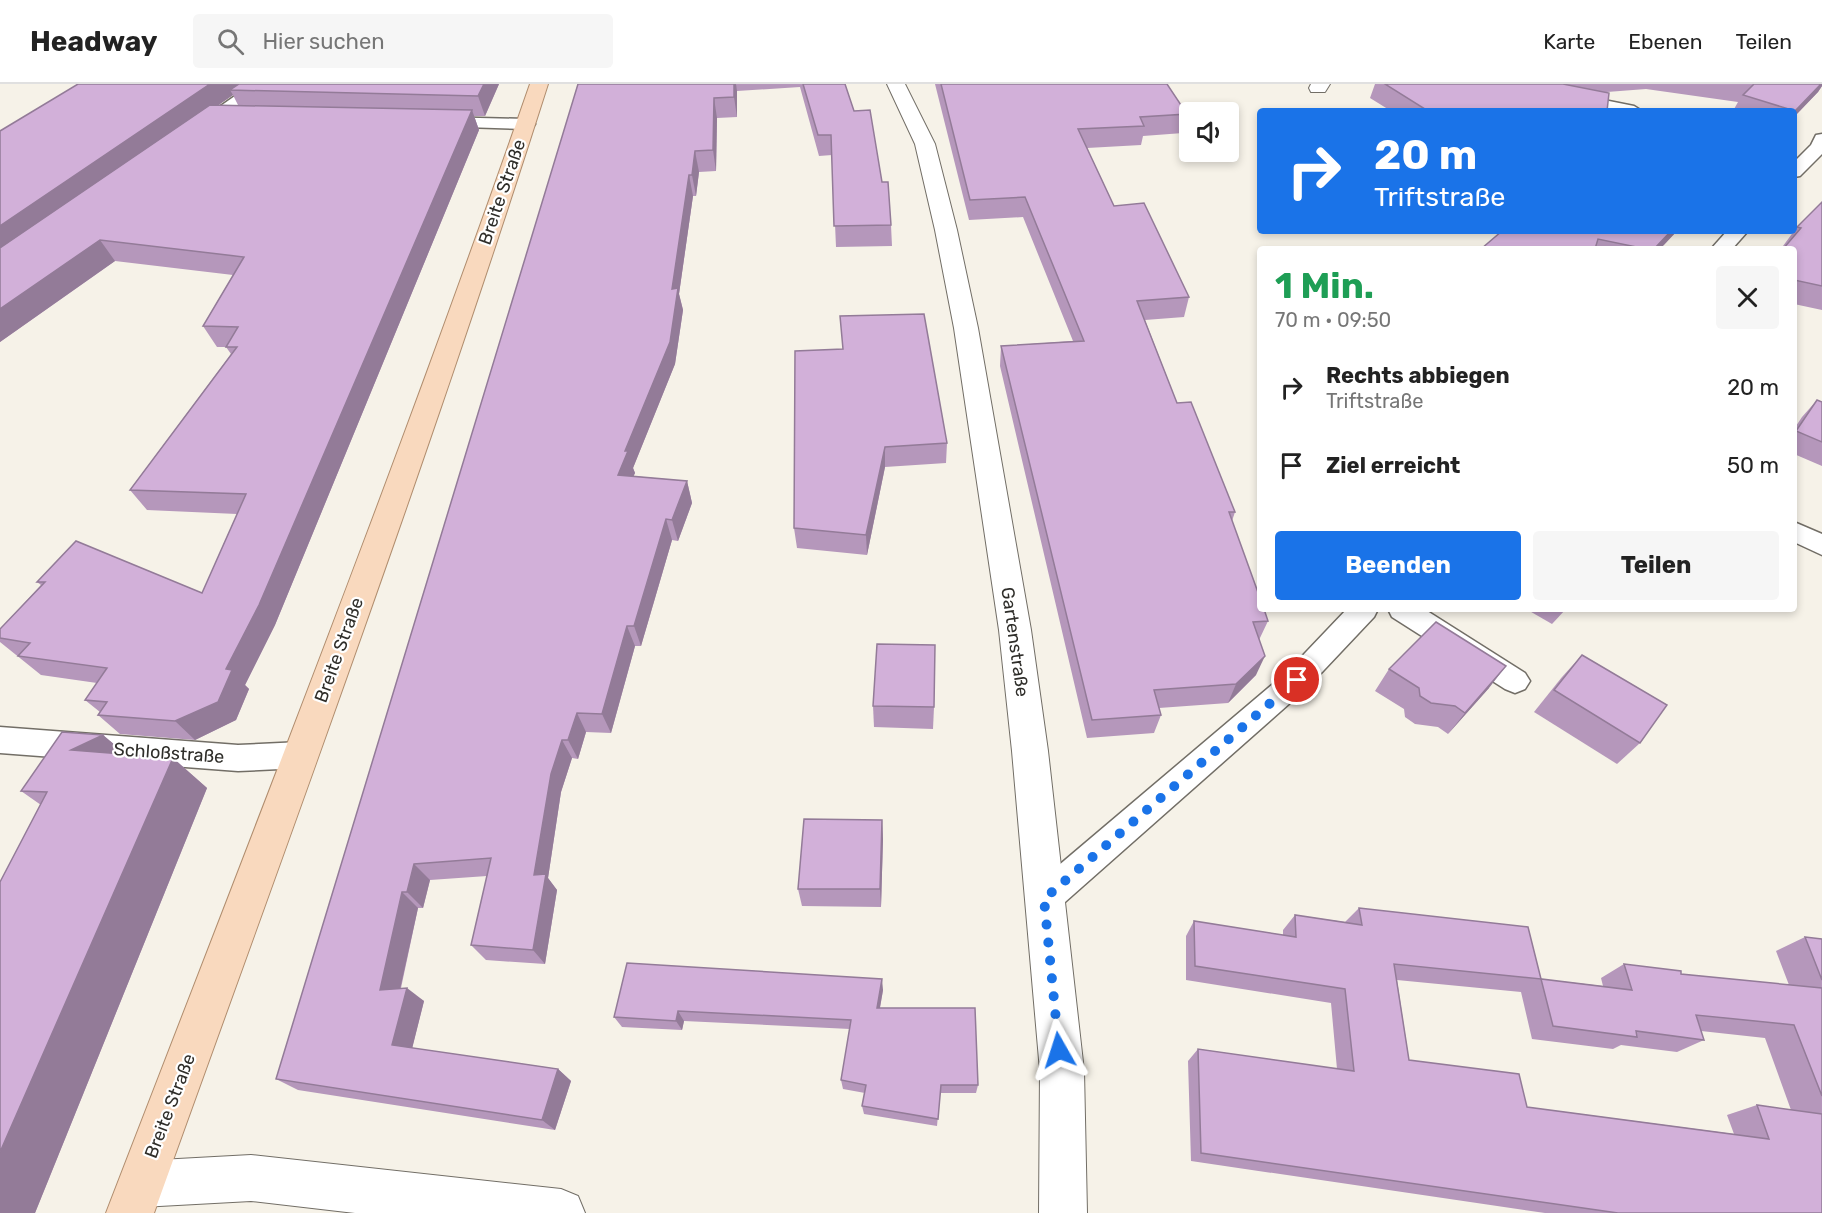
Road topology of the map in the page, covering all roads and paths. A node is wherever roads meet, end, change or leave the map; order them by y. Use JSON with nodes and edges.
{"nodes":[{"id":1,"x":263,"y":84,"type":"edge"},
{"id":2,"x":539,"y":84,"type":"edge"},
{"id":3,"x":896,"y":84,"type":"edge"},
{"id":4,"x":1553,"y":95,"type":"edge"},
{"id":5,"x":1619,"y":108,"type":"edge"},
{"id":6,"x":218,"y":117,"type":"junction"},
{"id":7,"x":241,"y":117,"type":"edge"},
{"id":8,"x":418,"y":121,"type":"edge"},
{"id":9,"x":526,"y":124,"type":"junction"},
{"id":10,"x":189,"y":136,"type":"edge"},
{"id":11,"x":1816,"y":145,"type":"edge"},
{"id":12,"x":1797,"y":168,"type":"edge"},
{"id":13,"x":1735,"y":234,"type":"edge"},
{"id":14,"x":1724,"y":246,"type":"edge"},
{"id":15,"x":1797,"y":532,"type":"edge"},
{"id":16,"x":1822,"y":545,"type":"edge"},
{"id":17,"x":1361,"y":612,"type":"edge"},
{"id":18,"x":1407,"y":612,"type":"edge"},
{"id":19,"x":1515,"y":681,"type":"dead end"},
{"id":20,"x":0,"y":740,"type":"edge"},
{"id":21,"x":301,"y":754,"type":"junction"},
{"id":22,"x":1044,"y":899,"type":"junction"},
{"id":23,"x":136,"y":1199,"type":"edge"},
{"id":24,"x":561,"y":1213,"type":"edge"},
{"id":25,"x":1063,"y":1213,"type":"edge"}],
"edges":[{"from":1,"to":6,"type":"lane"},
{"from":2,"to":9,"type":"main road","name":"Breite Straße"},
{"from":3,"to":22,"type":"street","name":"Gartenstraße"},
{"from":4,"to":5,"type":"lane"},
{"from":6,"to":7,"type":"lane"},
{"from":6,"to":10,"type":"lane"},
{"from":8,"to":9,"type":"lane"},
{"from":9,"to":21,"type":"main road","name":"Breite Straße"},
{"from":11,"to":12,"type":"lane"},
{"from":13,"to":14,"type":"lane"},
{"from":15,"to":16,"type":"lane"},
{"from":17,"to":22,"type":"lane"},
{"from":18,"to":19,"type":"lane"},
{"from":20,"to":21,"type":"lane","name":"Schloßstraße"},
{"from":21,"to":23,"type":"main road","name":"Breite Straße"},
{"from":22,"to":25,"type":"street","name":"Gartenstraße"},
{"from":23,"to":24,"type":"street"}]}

+ + + + + + +

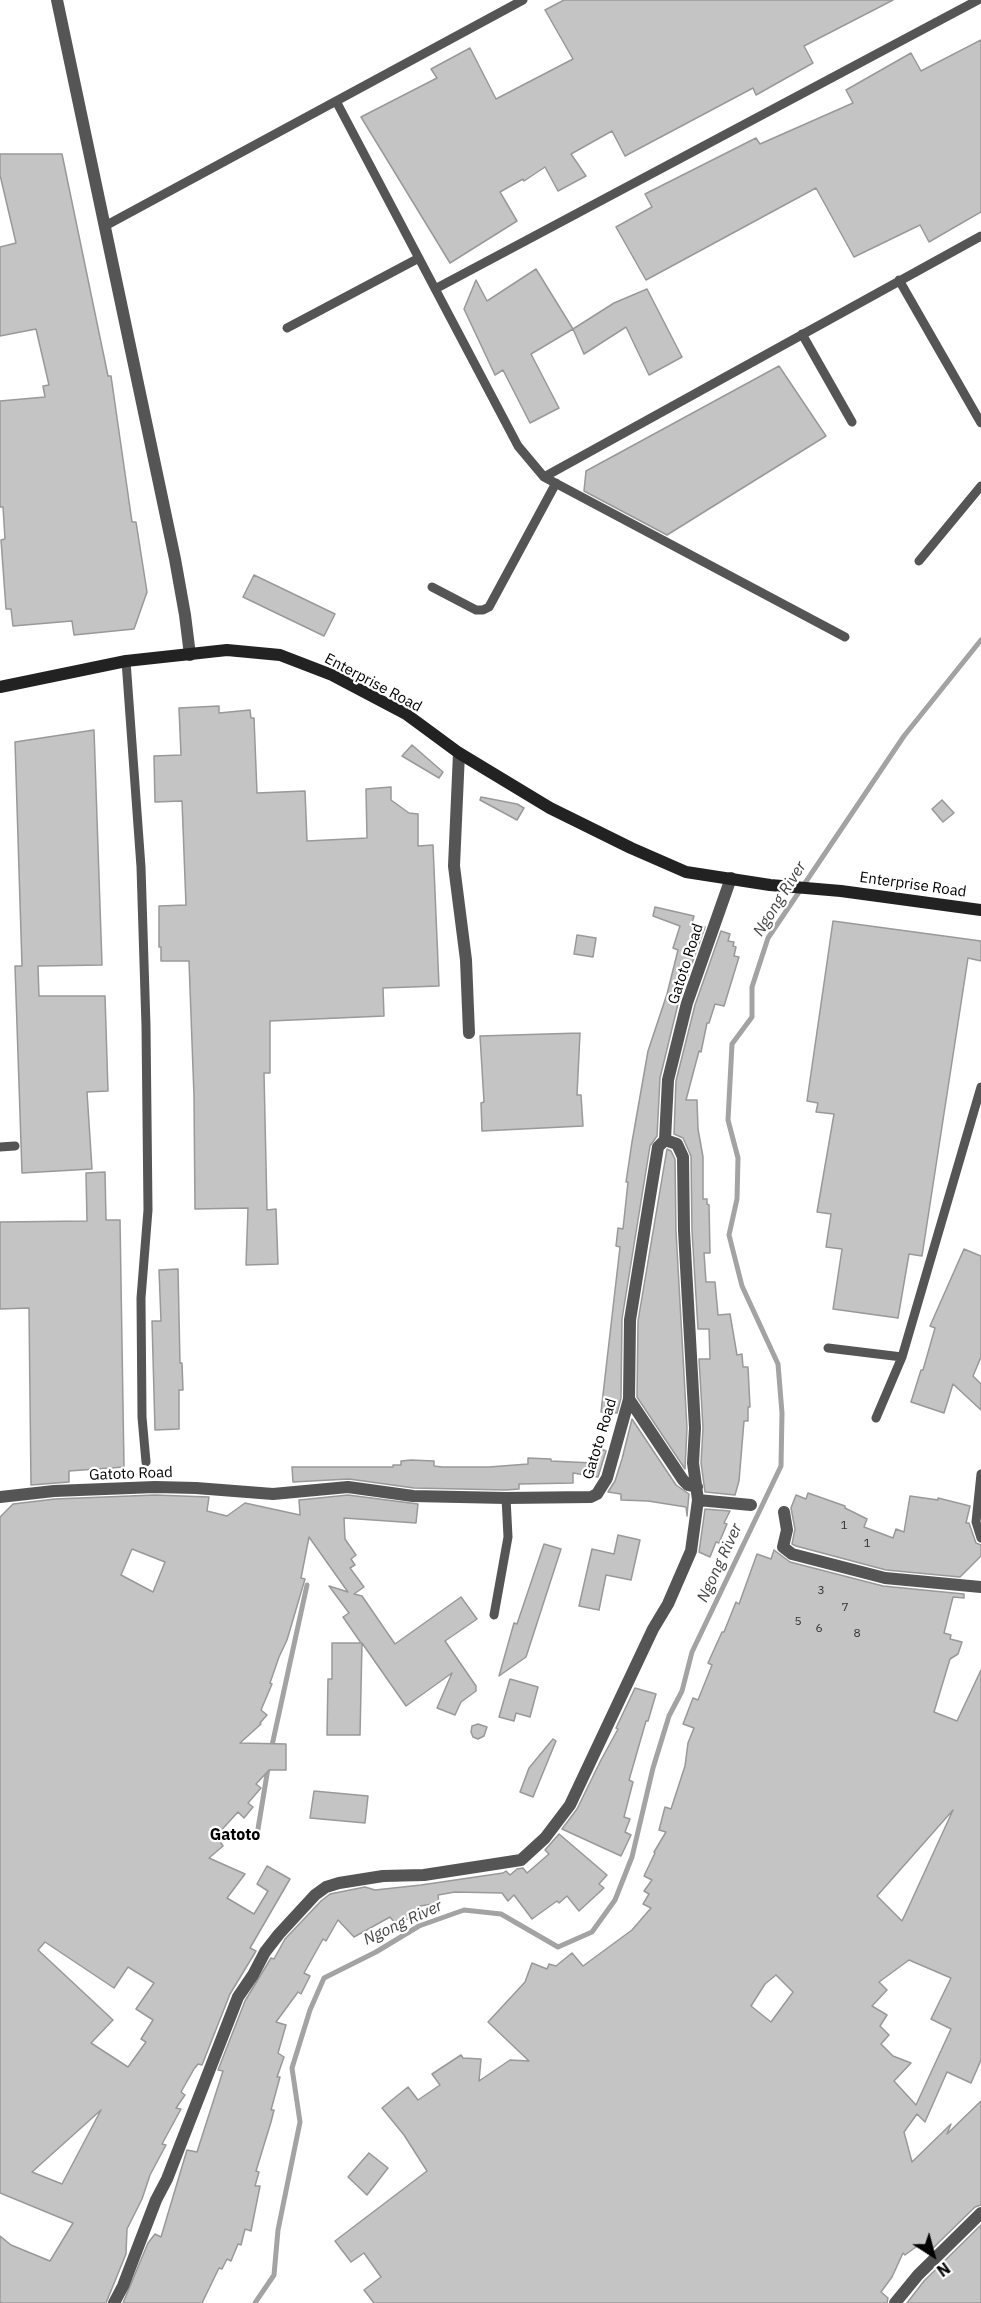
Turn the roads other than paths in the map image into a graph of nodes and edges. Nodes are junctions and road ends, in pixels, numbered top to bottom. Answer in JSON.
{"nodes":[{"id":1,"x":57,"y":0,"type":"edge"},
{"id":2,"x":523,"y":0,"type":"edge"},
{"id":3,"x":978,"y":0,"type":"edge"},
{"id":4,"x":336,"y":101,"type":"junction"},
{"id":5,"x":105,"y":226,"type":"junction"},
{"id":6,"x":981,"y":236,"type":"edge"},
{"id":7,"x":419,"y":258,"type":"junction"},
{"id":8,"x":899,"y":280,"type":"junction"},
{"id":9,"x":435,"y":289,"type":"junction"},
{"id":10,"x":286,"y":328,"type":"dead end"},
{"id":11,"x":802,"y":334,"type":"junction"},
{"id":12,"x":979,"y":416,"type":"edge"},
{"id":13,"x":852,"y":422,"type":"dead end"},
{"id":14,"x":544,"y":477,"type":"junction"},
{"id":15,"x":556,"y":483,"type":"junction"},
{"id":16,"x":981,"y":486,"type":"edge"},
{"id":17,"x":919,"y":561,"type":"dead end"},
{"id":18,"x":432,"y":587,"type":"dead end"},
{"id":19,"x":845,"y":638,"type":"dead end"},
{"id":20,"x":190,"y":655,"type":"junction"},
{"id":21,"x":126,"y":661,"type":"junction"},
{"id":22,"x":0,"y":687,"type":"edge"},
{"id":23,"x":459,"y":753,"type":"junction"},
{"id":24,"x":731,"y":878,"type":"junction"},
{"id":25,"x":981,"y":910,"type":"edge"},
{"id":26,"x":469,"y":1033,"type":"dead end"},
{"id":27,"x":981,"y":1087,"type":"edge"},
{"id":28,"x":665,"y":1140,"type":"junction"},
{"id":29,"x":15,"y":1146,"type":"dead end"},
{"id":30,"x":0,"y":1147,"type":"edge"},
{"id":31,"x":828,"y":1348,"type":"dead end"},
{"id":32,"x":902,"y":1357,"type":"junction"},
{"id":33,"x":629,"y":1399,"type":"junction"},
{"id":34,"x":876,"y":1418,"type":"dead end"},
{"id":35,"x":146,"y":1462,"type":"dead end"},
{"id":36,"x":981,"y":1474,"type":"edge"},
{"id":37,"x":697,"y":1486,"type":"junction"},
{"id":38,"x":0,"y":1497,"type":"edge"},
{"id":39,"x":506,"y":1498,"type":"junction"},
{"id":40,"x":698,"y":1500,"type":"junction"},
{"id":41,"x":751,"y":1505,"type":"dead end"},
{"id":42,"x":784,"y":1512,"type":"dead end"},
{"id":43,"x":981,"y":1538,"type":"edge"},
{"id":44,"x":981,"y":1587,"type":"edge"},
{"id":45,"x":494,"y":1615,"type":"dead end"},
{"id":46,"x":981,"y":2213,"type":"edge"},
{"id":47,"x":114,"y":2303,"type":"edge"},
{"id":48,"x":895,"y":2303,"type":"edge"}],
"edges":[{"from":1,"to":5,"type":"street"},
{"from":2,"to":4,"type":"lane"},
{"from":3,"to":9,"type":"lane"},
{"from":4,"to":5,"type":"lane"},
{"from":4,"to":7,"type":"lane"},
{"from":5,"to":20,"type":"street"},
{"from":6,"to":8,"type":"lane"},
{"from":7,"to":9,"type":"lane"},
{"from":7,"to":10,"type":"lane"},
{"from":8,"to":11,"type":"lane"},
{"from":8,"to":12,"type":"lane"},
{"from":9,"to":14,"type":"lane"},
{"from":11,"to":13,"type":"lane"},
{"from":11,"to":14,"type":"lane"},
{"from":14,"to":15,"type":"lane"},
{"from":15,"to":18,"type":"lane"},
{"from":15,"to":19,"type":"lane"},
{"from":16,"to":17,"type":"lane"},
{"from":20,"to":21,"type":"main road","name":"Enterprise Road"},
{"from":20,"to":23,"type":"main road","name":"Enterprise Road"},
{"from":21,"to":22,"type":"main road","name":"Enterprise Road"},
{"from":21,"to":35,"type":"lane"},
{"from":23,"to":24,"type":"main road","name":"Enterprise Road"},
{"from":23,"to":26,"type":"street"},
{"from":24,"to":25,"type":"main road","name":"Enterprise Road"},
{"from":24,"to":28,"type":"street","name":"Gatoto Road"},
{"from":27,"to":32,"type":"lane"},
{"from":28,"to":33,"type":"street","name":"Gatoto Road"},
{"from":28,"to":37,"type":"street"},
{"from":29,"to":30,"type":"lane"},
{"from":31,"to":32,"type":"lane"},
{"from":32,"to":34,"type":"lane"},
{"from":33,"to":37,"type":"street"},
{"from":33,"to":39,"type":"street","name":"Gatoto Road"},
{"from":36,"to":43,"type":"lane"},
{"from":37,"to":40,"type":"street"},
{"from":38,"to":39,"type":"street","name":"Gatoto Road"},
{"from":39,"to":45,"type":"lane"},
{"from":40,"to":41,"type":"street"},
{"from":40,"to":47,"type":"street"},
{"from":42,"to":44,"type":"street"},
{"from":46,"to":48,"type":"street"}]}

+ + + + + + +

* [What you need to do]
Go through the material above and copy each line that holds the string "Gartenstraße".

* [Output of the task]
{"from":3,"to":22,"type":"street","name":"Gartenstraße"},
{"from":22,"to":25,"type":"street","name":"Gartenstraße"},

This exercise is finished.